A Few Books for Summer
|As in years past this week we’ll be sharing the books that will be enlivening our summer. As the only creatures on earth who can get our read on, shouldn’t we then put our skills to good use, bad use, any use at all? Let’s read the banned books, the ones your parents said were for their eyes only, the confusing wordy ones, the cheap 50 cents ones — they are all brain food.
I’ve said in previous posts that I recently started volunteering at the VA – that’s Veterans Administration – and I felt a little unprepared. So I began researching. Reading. Being around veterans it’s smart to know about PTSD, traumatic brain injuries, polytrauma, spinal injuries, mental illnesses and good old human nature in general. I read Charles W. Hoge’s Once a Warrior Always a Warrior, a very good text on dealing with PTSD and mild traumatic brain injury. It was eye-opening.

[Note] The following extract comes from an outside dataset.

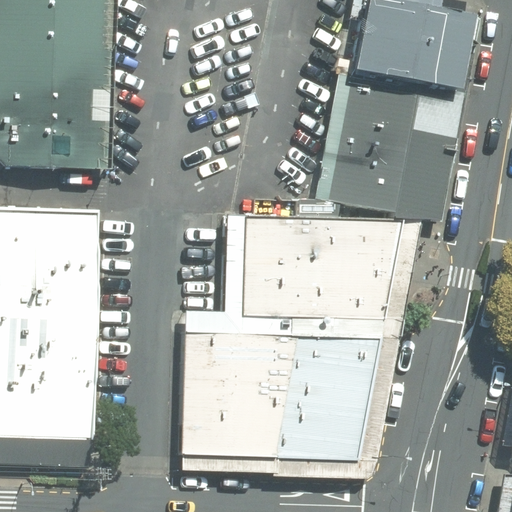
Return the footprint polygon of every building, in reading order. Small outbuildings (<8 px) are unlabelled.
[(0,0),(0,177),(93,180),(104,0),(0,0)] [(461,18),(368,0),(345,0),(308,194),(422,217),(461,18)] [(0,436),(79,440),(87,211),(0,207),(0,436)] [(176,311),(174,470),(364,476),(417,219),(214,218),(213,311),(176,311)] [(511,511),(511,449),(498,449),(487,511),(511,511)]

And then I read The Evil Hours: A Biography of PTSD by David J. Morris, who shares what happened while he was over in Iraq, and then when he was back home, dealing with the VA in San Diego for counseling for PTSD. If you have ever wondered what the heck PTSD was all about, and why there’s so much chatter in the media about it, this book will be your guide.
Since the only thing I knew about the war in Vietnam was basically nothing at all, I followed Mr. Morris’s reference guide and borrowed Home to War: A History of the Vietnam Veterans’ Movement by Gerald Nicosia. At 626 pages this tome is going to be my summer read. I’m hoping to be fully illuminated about how American society treated returning Vietnam veterans, and the struggles they went through to get the psychiatric world to recognize PTSD as legitimate.
As always with books, I can never get enough of them, I’ve already dedicated a good portion of my life to reading, and I don’t see the trend quitting anytime soon. Long live the author, long live the publisher. Oh, and long live the library!